══ Отрывок

Побывала я вчера на "Ревизоре".
Вернулась и пишу.
Говорят (и не зря говорят), что спектакли, которые идут больше пяти лет, «устают». Я сама бывала свидетельницей подобных случаев. Сияющий на премьере и в первые годы существования, спектакль либо «тяжелел», либо «развинчивался». «Ревизор» на Малой Бронной - по крайней мере, вчерашний – по-моему, счастливое исключение.
По-моему, он не только не теряет «драйва», но и прибавляет. Причём это не сценические гэги ради гэгов («а вот дай-ка я щас сделаю так – и все засмеются!»), всё как-то слаженно, крепко и по делу. Меня всегда удивляло, как здорово вошли в не академический по форме спектакль совершенно «правильные», как будто из Малого театра или из «старого» БДТ, Ляпкин-Тяпкин – Геннадий Сайфулин и Почтмейстер – Виктор Лакирев. Это высекает такую яркую, живую искру! (И как замечательный Геннадий Сайфулин не боится, когда ошалевшие от страха чиновники подымают Ляпкина-Тяпкина ввысь под белы руки-ноги, чтобы «забросить» его к «ревизору» первым!)
И это Гоголь. Городок, одурелый от сна, как затянутое ряской болото. Чиновники, балансирующие на мостках – не это же ли и делают настоящие чиновники? Маленькие люди, пытающиеся возвыситься над болотом и встающие на ходули. На мой взгляд, это не «осовременивание», это абсолютно правомерные образы, а без образного мышления не бывает творчества. «Это Гоголь так написал?!» - изумился сидевший за мной мужчина, среагировав на одну из «вечных» реплик Городничего. «Ну конечно, Гоголь!» - отмахнулась его начитанная супруга, мол, подожди, не мешай слушать!
И верно. «Да если спросят, отчего не выстроена церковь при богоугодном заведении, на которую назад тому пять лет была ассигнована сумма, то не позабыть сказать, что начала строиться, но сгорела. Я об этом и рапорт представлял. А то, пожалуй, кто-нибудь, позабывшись, сдуру скажет, что она и не начиналась».

════

# Что требуется
Выведите без изменений часть отзыва о «Ревизоре» от слов «Вернулась и пишу.» до слов «по-моему, счастливое исключение.» включительно. Опирайтесь только на этот отзыв.

══ Исходные данные

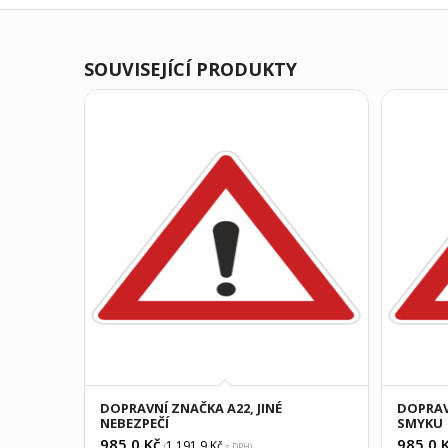
SOUVISEJÍCÍ PRODUKTY
DOPRAVNÍ ZNAČKA A22, JINÉ
DOPRAV
NEBEZPEČÍ
SMYKU
985,0
Kč
985,0
K
1 191,9
Kč
(
s DPH)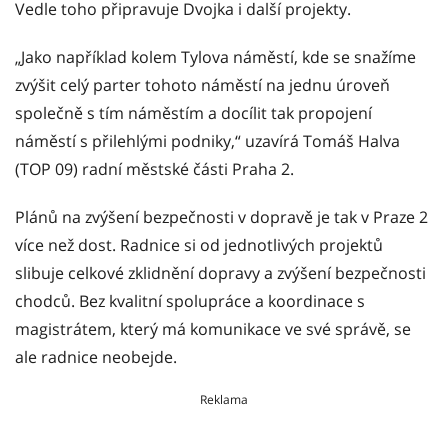
Vedle toho připravuje Dvojka i další projekty.
„Jako například kolem Tylova náměstí, kde se snažíme
zvýšit celý parter tohoto náměstí na jednu úroveň
společně s tím náměstím a docílit tak propojení
náměstí s přilehlými podniky,“ uzavírá Tomáš Halva
(TOP 09) radní městské části Praha 2.
Plánů na zvýšení bezpečnosti v dopravě je tak v Praze 2
více než dost. Radnice si od jednotlivých projektů
slibuje celkové zklidnění dopravy a zvýšení bezpečnosti
chodců. Bez kvalitní spolupráce a koordinace s
magistrátem, který má komunikace ve své správě, se
ale radnice neobejde.
Reklama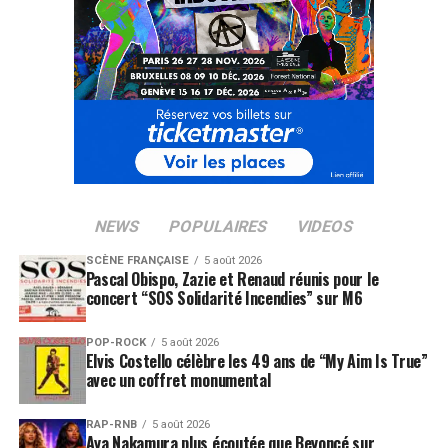
NEWS
POPULAIRES
VIDEOS
SCÈNE FRANÇAISE
5 août 2026
Pascal Obispo, Zazie et Renaud réunis pour le
concert “SOS Solidarité Incendies” sur M6
POP-ROCK
5 août 2026
Elvis Costello célèbre les 49 ans de “My Aim Is True”
avec un coffret monumental
RAP-RNB
5 août 2026
Aya Nakamura plus écoutée que Beyoncé sur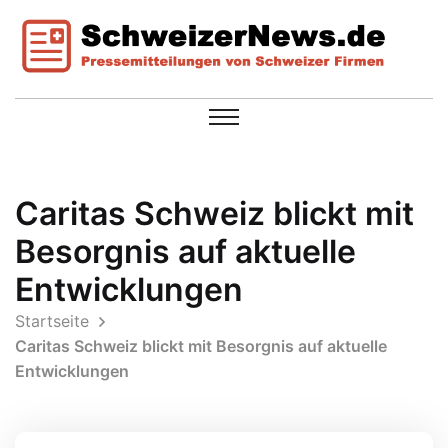
Caritas Schweiz blickt mit
Besorgnis auf aktuelle
Entwicklungen
Startseite
Caritas Schweiz blickt mit Besorgnis auf aktuelle
Entwicklungen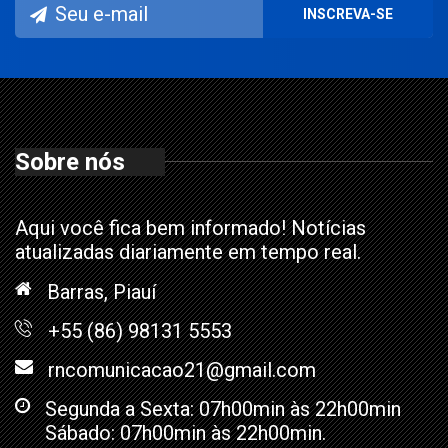
Sobre nós
Aqui você fica bem informado! Notícias
atualizadas diariamente em tempo real.
Barras, Piauí
+55 (86) 98131 5553
rncomunicacao21@gmail.com
Segunda a Sexta: 07h00min às 22h00min
Sábado: 07h00min às 22h00min.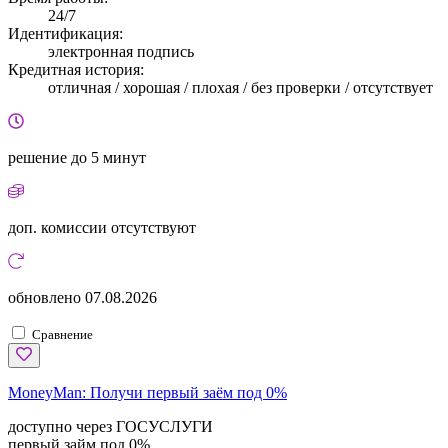
24/7
Идентификация:
электронная подпись
Кредитная история:
отличная / хорошая / плохая / без проверки / отсутствует
решение
до 5 минут
доп. комиссии
отсутствуют
обновлено
07.08.2026
Сравнение
MoneyMan:
Получи первый заём под 0%
доступно через ГОСУСЛУГИ
первый займ под 0%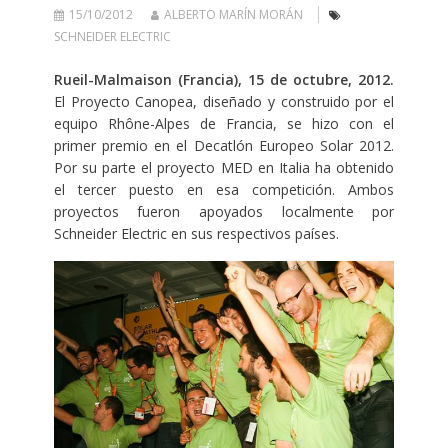
15/10/2012
ALBERTO MARÍN MORÁN
SCHNEIDER ELECTRIC
Rueil-Malmaison (Francia), 15 de octubre, 2012.
El Proyecto Canopea, diseñado y construido por el
equipo Rhône-Alpes de Francia, se hizo con el
primer premio en el Decatlón Europeo Solar 2012.
Por su parte el proyecto MED en Italia ha obtenido
el tercer puesto en esa competición. Ambos
proyectos fueron apoyados localmente por
Schneider Electric en sus respectivos países.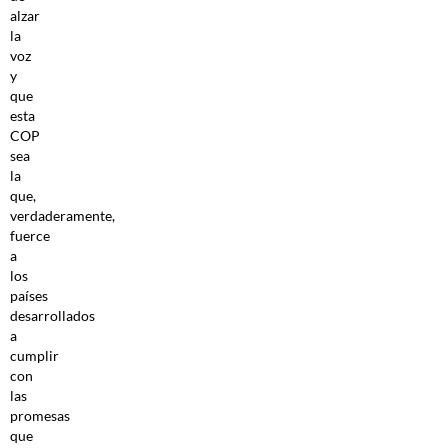
alzar
la
voz
y
que
esta
COP
sea
la
que,
verdaderamente,
fuerce
a
los
países
desarrollados
a
cumplir
con
las
promesas
que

════

# Решение задания
Вернулась и пишу.
Говорят (и не зря говорят), что спектакли, которые идут больше пяти лет, «устают». Я сама бывала свидетельницей подобных случаев. Сияющий на премьере и в первые годы существования, спектакль либо «тяжелел», либо «развинчивался». «Ревизор» на Малой Бронной - по крайней мере, вчерашний – по-моему, счастливое исключение.